■ Supplied records:

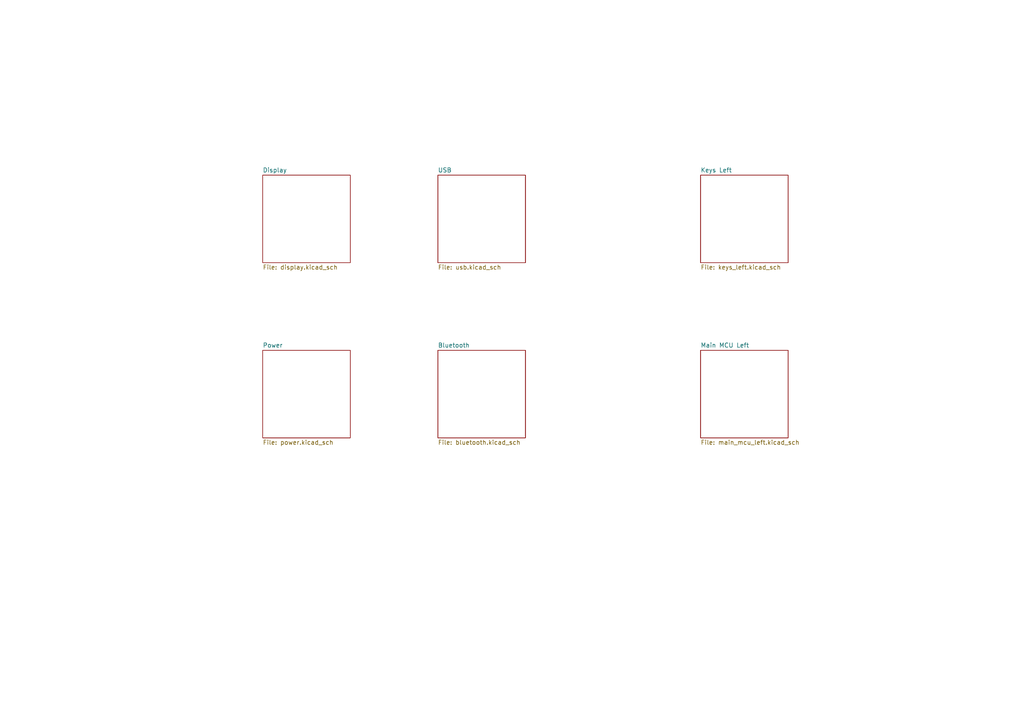
<source format=kicad_sch>
(kicad_sch
	(version 20231120)
	(generator "eeschema")
	(generator_version "8.0")
	(uuid "efc0159f-4aad-467b-a3f7-ea8744a129c3")
	(paper "A4")
	(lib_symbols)
	(sheet
		(at 127 50.8)
		(size 25.4 25.4)
		(fields_autoplaced yes)
		(stroke
			(width 0.1524)
			(type solid)
		)
		(fill
			(color 0 0 0 0.0000)
		)
		(uuid "3f6891f6-a1b6-4bde-ae5f-d2abc12d04a0")
		(property "Sheetname" "USB"
			(at 127 50.0884 0)
			(effects
				(font
					(size 1.27 1.27)
				)
				(justify left bottom)
			)
		)
		(property "Sheetfile" "usb.kicad_sch"
			(at 127 76.7846 0)
			(effects
				(font
					(size 1.27 1.27)
				)
				(justify left top)
			)
		)
		(instances
			(project "keyboard_v2"
				(path "/e2360b7f-be71-48d9-b398-9f8cd45479d6/8d5749a2-4d36-4f17-8c57-9c8b87d773d6"
					(page "15")
				)
			)
		)
	)
	(sheet
		(at 203.2 50.8)
		(size 25.4 25.4)
		(fields_autoplaced yes)
		(stroke
			(width 0.1524)
			(type solid)
		)
		(fill
			(color 0 0 0 0.0000)
		)
		(uuid "434714c7-475a-4e7a-95b8-de0bbee6f731")
		(property "Sheetname" "Keys Left"
			(at 203.2 50.0884 0)
			(effects
				(font
					(size 1.27 1.27)
				)
				(justify left bottom)
			)
		)
		(property "Sheetfile" "keys_left.kicad_sch"
			(at 203.2 76.7846 0)
			(effects
				(font
					(size 1.27 1.27)
				)
				(justify left top)
			)
		)
		(instances
			(project "keyboard_v2"
				(path "/e2360b7f-be71-48d9-b398-9f8cd45479d6/8d5749a2-4d36-4f17-8c57-9c8b87d773d6"
					(page "12")
				)
			)
		)
	)
	(sheet
		(at 76.2 50.8)
		(size 25.4 25.4)
		(fields_autoplaced yes)
		(stroke
			(width 0.1524)
			(type solid)
		)
		(fill
			(color 0 0 0 0.0000)
		)
		(uuid "477316a5-f8d9-40b1-a704-da1d199f3a0b")
		(property "Sheetname" "Display"
			(at 76.2 50.0884 0)
			(effects
				(font
					(size 1.27 1.27)
				)
				(justify left bottom)
			)
		)
		(property "Sheetfile" "display.kicad_sch"
			(at 76.2 76.7846 0)
			(effects
				(font
					(size 1.27 1.27)
				)
				(justify left top)
			)
		)
		(instances
			(project "keyboard_v2"
				(path "/e2360b7f-be71-48d9-b398-9f8cd45479d6/8d5749a2-4d36-4f17-8c57-9c8b87d773d6"
					(page "11")
				)
			)
		)
	)
	(sheet
		(at 76.2 101.6)
		(size 25.4 25.4)
		(fields_autoplaced yes)
		(stroke
			(width 0.1524)
			(type solid)
		)
		(fill
			(color 0 0 0 0.0000)
		)
		(uuid "4d620f55-5374-460e-a3f0-45f826e2308d")
		(property "Sheetname" "Power"
			(at 76.2 100.8884 0)
			(effects
				(font
					(size 1.27 1.27)
				)
				(justify left bottom)
			)
		)
		(property "Sheetfile" "power.kicad_sch"
			(at 76.2 127.5846 0)
			(effects
				(font
					(size 1.27 1.27)
				)
				(justify left top)
			)
		)
		(instances
			(project "keyboard_v2"
				(path "/e2360b7f-be71-48d9-b398-9f8cd45479d6/8d5749a2-4d36-4f17-8c57-9c8b87d773d6"
					(page "14")
				)
			)
		)
	)
	(sheet
		(at 127 101.6)
		(size 25.4 25.4)
		(fields_autoplaced yes)
		(stroke
			(width 0.1524)
			(type solid)
		)
		(fill
			(color 0 0 0 0.0000)
		)
		(uuid "d174db9b-07f6-4c79-87e9-921db730cdfb")
		(property "Sheetname" "Bluetooth"
			(at 127 100.8884 0)
			(effects
				(font
					(size 1.27 1.27)
				)
				(justify left bottom)
			)
		)
		(property "Sheetfile" "bluetooth.kicad_sch"
			(at 127 127.5846 0)
			(effects
				(font
					(size 1.27 1.27)
				)
				(justify left top)
			)
		)
		(instances
			(project "keyboard_v2"
				(path "/e2360b7f-be71-48d9-b398-9f8cd45479d6/8d5749a2-4d36-4f17-8c57-9c8b87d773d6"
					(page "10")
				)
			)
		)
	)
	(sheet
		(at 203.2 101.6)
		(size 25.4 25.4)
		(fields_autoplaced yes)
		(stroke
			(width 0.1524)
			(type solid)
		)
		(fill
			(color 0 0 0 0.0000)
		)
		(uuid "da671bd4-cd3d-4d12-8289-05f535b8e6a4")
		(property "Sheetname" "Main MCU Left"
			(at 203.2 100.8884 0)
			(effects
				(font
					(size 1.27 1.27)
				)
				(justify left bottom)
			)
		)
		(property "Sheetfile" "main_mcu_left.kicad_sch"
			(at 203.2 127.5846 0)
			(effects
				(font
					(size 1.27 1.27)
				)
				(justify left top)
			)
		)
		(instances
			(project "keyboard_v2"
				(path "/e2360b7f-be71-48d9-b398-9f8cd45479d6/8d5749a2-4d36-4f17-8c57-9c8b87d773d6"
					(page "13")
				)
			)
		)
	)
)

</source>
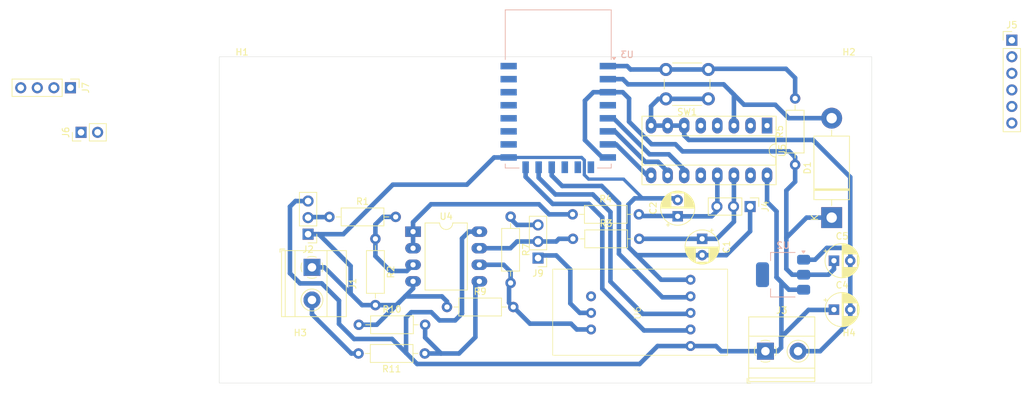
<source format=kicad_pcb>
(kicad_pcb
	(version 20240108)
	(generator "pcbnew")
	(generator_version "8.0")
	(general
		(thickness 1.6)
		(legacy_teardrops no)
	)
	(paper "A4")
	(layers
		(0 "F.Cu" signal)
		(31 "B.Cu" signal)
		(32 "B.Adhes" user "B.Adhesive")
		(33 "F.Adhes" user "F.Adhesive")
		(34 "B.Paste" user)
		(35 "F.Paste" user)
		(36 "B.SilkS" user "B.Silkscreen")
		(37 "F.SilkS" user "F.Silkscreen")
		(38 "B.Mask" user)
		(39 "F.Mask" user)
		(40 "Dwgs.User" user "User.Drawings")
		(41 "Cmts.User" user "User.Comments")
		(42 "Eco1.User" user "User.Eco1")
		(43 "Eco2.User" user "User.Eco2")
		(44 "Edge.Cuts" user)
		(45 "Margin" user)
		(46 "B.CrtYd" user "B.Courtyard")
		(47 "F.CrtYd" user "F.Courtyard")
		(48 "B.Fab" user)
		(49 "F.Fab" user)
		(50 "User.1" user)
		(51 "User.2" user)
		(52 "User.3" user)
		(53 "User.4" user)
		(54 "User.5" user)
		(55 "User.6" user)
		(56 "User.7" user)
		(57 "User.8" user)
		(58 "User.9" user)
	)
	(setup
		(pad_to_mask_clearance 0)
		(allow_soldermask_bridges_in_footprints no)
		(pcbplotparams
			(layerselection 0x00010fc_ffffffff)
			(plot_on_all_layers_selection 0x0000000_00000000)
			(disableapertmacros no)
			(usegerberextensions no)
			(usegerberattributes yes)
			(usegerberadvancedattributes yes)
			(creategerberjobfile yes)
			(dashed_line_dash_ratio 12.000000)
			(dashed_line_gap_ratio 3.000000)
			(svgprecision 4)
			(plotframeref no)
			(viasonmask no)
			(mode 1)
			(useauxorigin no)
			(hpglpennumber 1)
			(hpglpenspeed 20)
			(hpglpendiameter 15.000000)
			(pdf_front_fp_property_popups yes)
			(pdf_back_fp_property_popups yes)
			(dxfpolygonmode yes)
			(dxfimperialunits yes)
			(dxfusepcbnewfont yes)
			(psnegative no)
			(psa4output no)
			(plotreference yes)
			(plotvalue yes)
			(plotfptext yes)
			(plotinvisibletext no)
			(sketchpadsonfab no)
			(subtractmaskfromsilk no)
			(outputformat 1)
			(mirror no)
			(drillshape 1)
			(scaleselection 1)
			(outputdirectory "")
		)
	)
	(net 0 "")
	(net 1 "GND")
	(net 2 "Vamp2")
	(net 3 "Vamp1")
	(net 4 "+5V")
	(net 5 "+3.3V")
	(net 6 "Vpanel")
	(net 7 "Vcurrent")
	(net 8 "unconnected-(J5-Pin_1-Pad1)")
	(net 9 "unconnected-(J5-Pin_3-Pad3)")
	(net 10 "unconnected-(J5-Pin_5-Pad5)")
	(net 11 "unconnected-(J5-Pin_6-Pad6)")
	(net 12 "unconnected-(J5-Pin_4-Pad4)")
	(net 13 "unconnected-(J5-Pin_2-Pad2)")
	(net 14 "Net-(J6-Pin_2)")
	(net 15 "TX")
	(net 16 "RX")
	(net 17 "Net-(U4A-+)")
	(net 18 "Pot+")
	(net 19 "Net-(U4A--)")
	(net 20 "Net-(U3-~{RST})")
	(net 21 "Pot-")
	(net 22 "Net-(U4B-+)")
	(net 23 "MUX_A")
	(net 24 "MUX_C")
	(net 25 "DIR")
	(net 26 "ADC_IN")
	(net 27 "MUX_B")
	(net 28 "POT_CS")
	(net 29 "STEP")
	(net 30 "unconnected-(U5-X7-Pad4)")
	(net 31 "unconnected-(U5-X6-Pad2)")
	(net 32 "unconnected-(U5-X2-Pad15)")
	(net 33 "unconnected-(U5-X5-Pad5)")
	(net 34 "unconnected-(U5-X4-Pad1)")
	(net 35 "unconnected-(U5-X3-Pad12)")
	(net 36 "unconnected-(U6-VH{slash}RH-Pad3)")
	(net 37 "Net-(J9-Pin_2)")
	(net 38 "Net-(J9-Pin_3)")
	(net 39 "unconnected-(U3-GPIO16-Pad4)")
	(net 40 "unconnected-(U3-GPIO15-Pad16)")
	(net 41 "unconnected-(U3-GPIO2-Pad17)")
	(net 42 "unconnected-(U3-GPIO5-Pad20)")
	(net 43 "unconnected-(U3-GPIO4-Pad19)")
	(net 44 "unconnected-(U3-GPIO9-Pad11)")
	(net 45 "unconnected-(U3-CS0-Pad9)")
	(net 46 "unconnected-(U3-MISO-Pad10)")
	(footprint "Capacitor_THT:CP_Radial_D5.0mm_P2.50mm" (layer "F.Cu") (at 114.2 58.75))
	(footprint "Resistor_THT:R_Axial_DIN0207_L6.3mm_D2.5mm_P10.16mm_Horizontal" (layer "F.Cu") (at 43.93 47.9 -90))
	(footprint "Capacitor_THT:CP_Radial_D5.0mm_P2.50mm" (layer "F.Cu") (at 94 47.9 -90))
	(footprint "Resistor_THT:R_Axial_DIN0207_L6.3mm_D2.5mm_P10.16mm_Horizontal" (layer "F.Cu") (at 108.25 36.55 90))
	(footprint "Connector_PinHeader_2.54mm:PinHeader_1x04_P2.54mm_Vertical" (layer "F.Cu") (at -2.8 24.75 -90))
	(footprint "TerminalBlock_Phoenix:TerminalBlock_Phoenix_MKDS-1,5-2_1x02_P5.00mm_Horizontal" (layer "F.Cu") (at 103.7 65.12))
	(footprint "MountingHole:MountingHole_3.2mm_M3" (layer "F.Cu") (at 32.42 66.5))
	(footprint "Connector_PinHeader_2.54mm:PinHeader_1x06_P2.54mm_Vertical" (layer "F.Cu") (at 141.46 17.46))
	(footprint "Connector_PinHeader_2.54mm:PinHeader_1x03_P2.54mm_Vertical" (layer "F.Cu") (at 33.61 47.19 180))
	(footprint "MountingHole:MountingHole_3.2mm_M3" (layer "F.Cu") (at 23.49 23.49))
	(footprint "TerminalBlock_Phoenix:TerminalBlock_Phoenix_MKDS-1,5-2_1x02_P5.00mm_Horizontal" (layer "F.Cu") (at 34.21 52.27 -90))
	(footprint "Resistor_THT:R_Axial_DIN0207_L6.3mm_D2.5mm_P10.16mm_Horizontal" (layer "F.Cu") (at 36.88 44.54))
	(footprint "MountingHole:MountingHole_3.2mm_M3" (layer "F.Cu") (at 116.5 23.49))
	(footprint "Resistor_THT:R_Axial_DIN0207_L6.3mm_D2.5mm_P10.16mm_Horizontal" (layer "F.Cu") (at 74.2 47.9))
	(footprint "Resistor_THT:R_Axial_DIN0207_L6.3mm_D2.5mm_P10.16mm_Horizontal" (layer "F.Cu") (at 74.15 44.15))
	(footprint "Componentes:X9C103S" (layer "F.Cu") (at 84.6 59.25 90))
	(footprint "MountingHole:MountingHole_3.2mm_M3" (layer "F.Cu") (at 116.52 66.51))
	(footprint "Connector_PinHeader_2.54mm:PinHeader_1x02_P2.54mm_Vertical" (layer "F.Cu") (at -1.18 31.58 90))
	(footprint "Resistor_THT:R_Axial_DIN0207_L6.3mm_D2.5mm_P10.16mm_Horizontal" (layer "F.Cu") (at 51.5 65.47 180))
	(footprint "Resistor_THT:R_Axial_DIN0207_L6.3mm_D2.5mm_P10.16mm_Horizontal" (layer "F.Cu") (at 54.9 58.35))
	(footprint "Diode_THT:D_DO-201AD_P15.24mm_Horizontal" (layer "F.Cu") (at 113.85 44.65 90))
	(footprint "Connector_PinHeader_2.54mm:PinHeader_1x03_P2.54mm_Vertical" (layer "F.Cu") (at 101.35 42.95 -90))
	(footprint "Capacitor_THT:CP_Radial_D5.0mm_P2.50mm" (layer "F.Cu") (at 114.2 51.25))
	(footprint "Package_DIP:DIP-16_W7.62mm_Socket_LongPads" (layer "F.Cu") (at 103.95 30.55 -90))
	(footprint "Resistor_THT:R_Axial_DIN0207_L6.3mm_D2.5mm_P10.16mm_Horizontal" (layer "F.Cu") (at 64.65 44.5 -90))
	(footprint "Connector_PinHeader_2.54mm:PinHeader_1x03_P2.54mm_Vertical"
		(layer "F.Cu")
		(uuid "e1440536-5d1a-4417-9d18-5c83faab73ba")
		(at 68.85 50.85 180)
		(descr "Through hole straight pin header, 1x03, 2.54mm pitch, single row")
		(tags "Through hole pin header THT 1x03 2.54mm single row")
		(property "Reference" "J9"
			(at 0 -2.33 
... [100652 chars truncated]
</source>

■ What to produce: Find the lines above that include the string "single" and copy them.

■ The answer:
		(descr "Through hole straight pin header, 1x03, 2.54mm pitch, single row")
		(tags "Through hole pin header THT 1x03 2.54mm single row")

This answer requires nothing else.